Why it happens / is confusing: The word sounds stronger than it is.
Clarification / Fix: Atomicity only guarantees indivisible access to that variable. It does not automatically guarantee the surrounding memory operations are observed in the intended order.
Issue: "We should just use the weakest ordering for speed."
Why it happens / is confusing: Weaker sounds cheaper.
Clarification / Fix: The cost of a subtle concurrency bug is usually far greater than the micro-optimization. Start from the clearest correct ordering and weaken only when you can defend the happens-before story.
Advanced Connections
Connection 1: Memory Models & Ordering <-> Lock-Free Data Structures
The parallel: Lock-free algorithms are where memory ordering stops being optional background theory and becomes part of the algorithm itself.
Connection 2: Memory Models & Ordering <-> Locks & Synchronization
The parallel: Locks are easier to use partly because they package ordering guarantees for you.

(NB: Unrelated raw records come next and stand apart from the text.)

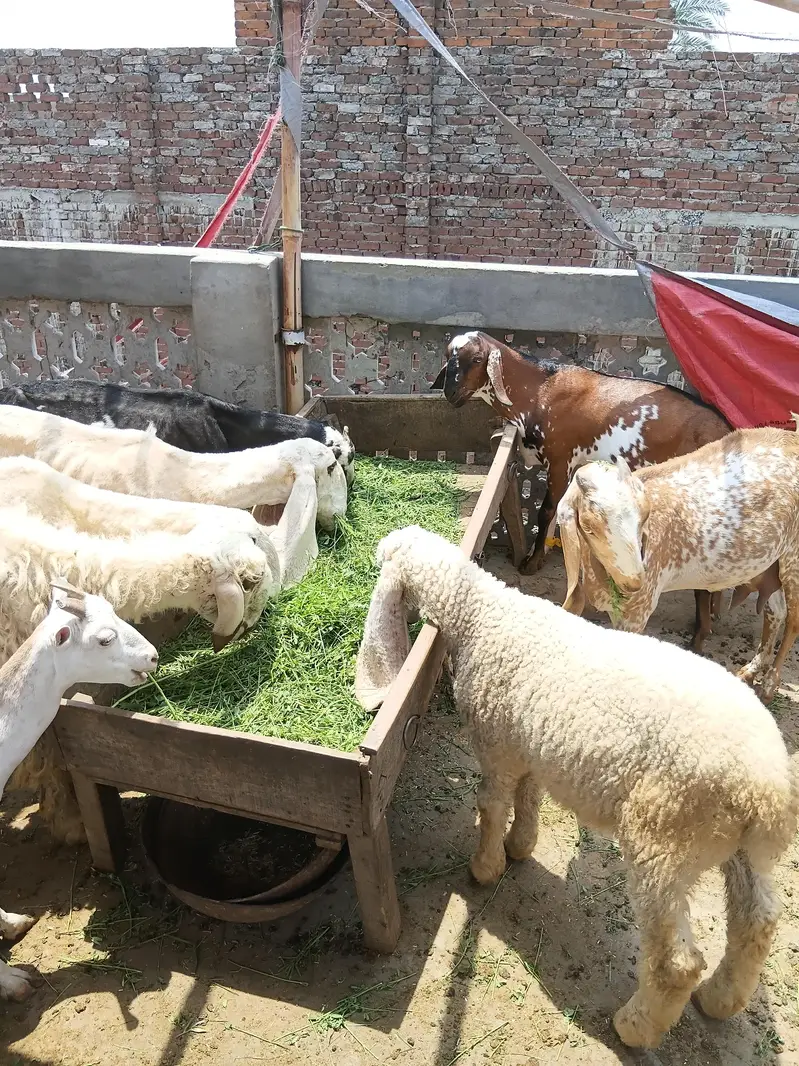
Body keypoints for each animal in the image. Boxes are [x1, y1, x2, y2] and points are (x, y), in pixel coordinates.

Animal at [355, 526, 797, 1049]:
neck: (482, 614)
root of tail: (766, 791)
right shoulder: (526, 745)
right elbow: (527, 799)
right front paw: (520, 847)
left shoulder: (495, 745)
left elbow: (492, 804)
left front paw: (485, 867)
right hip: (739, 850)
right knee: (758, 922)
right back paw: (720, 999)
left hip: (665, 839)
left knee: (676, 962)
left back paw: (635, 1027)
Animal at [556, 429, 799, 702]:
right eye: (588, 527)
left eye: (643, 519)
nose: (634, 582)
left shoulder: (638, 611)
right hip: (770, 564)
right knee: (775, 612)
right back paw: (751, 669)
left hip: (793, 557)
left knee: (793, 620)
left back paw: (769, 685)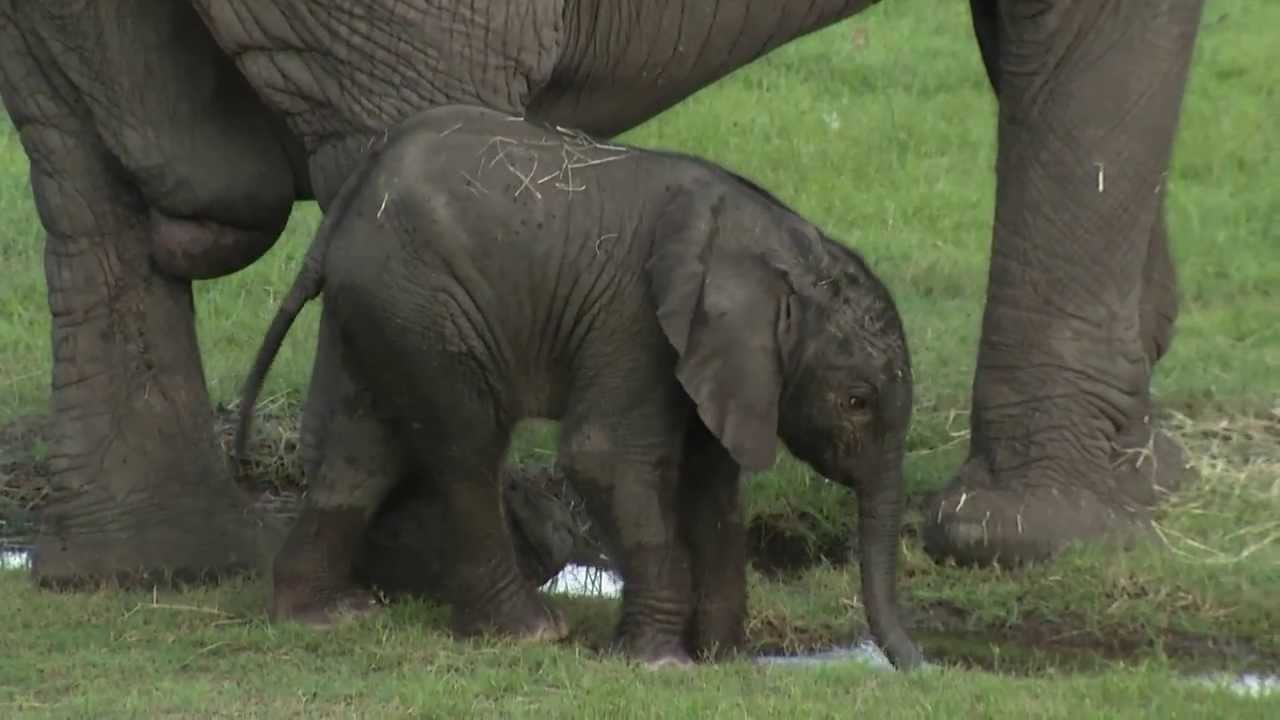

Memory-model reasoning becomes more exposed when you leave that shelter.
Resources
- [DOC] Rust Nomicon: Atomics
- [DOC] Rust
Orderingenum - [DOC] Linux kernel memory barriers documentation
- [BOOK] Operating Systems: Three Easy Pieces
Key Insights
- Memory models define what cross-thread observations are legal - They exist because compiler and hardware optimizations break naive "source order equals visible order" reasoning.
- Acquire-release is the basic publication pattern - It lets one thread publish data and another observe that publication with the intended visibility guarantees.
- Ordering strength is a trade-off between reasoning simplicity and optimization freedom - Stronger orderings are easier to reason about; weaker ones demand sharper proofs.
Knowledge Check
-
What problem does a memory model primarily solve?
- A) It decides how much RAM a process can allocate
- B) It defines which cross-thread visibility and ordering outcomes are allowed
- C) It replaces the scheduler
-
What is the practical role of a release store followed by an acquire load that observes it?
- A) It creates a publication/observation relationship that orders surrounding memory effects
- B) It disables compiler optimization entirely
- C) It makes all future operations globally sequential forever
-
Why can atomic operations still be insufficient if the chosen ordering is too weak?
- A) Because atomicity alone does not guarantee the surrounding reads and writes are seen in the intended order
- B) Because atomics only work on single-core machines
- C) Because atomics remove values from caches
Answers
1. B: A memory model defines what one thread is allowed to observe from another in the presence of compiler and hardware reordering.
2. A: Acquire-release is the standard way to express safe publication and observation across threads.
3. A: The variable access may be atomic while the overall concurrent reasoning is still wrong if visibility ordering is not strong enough.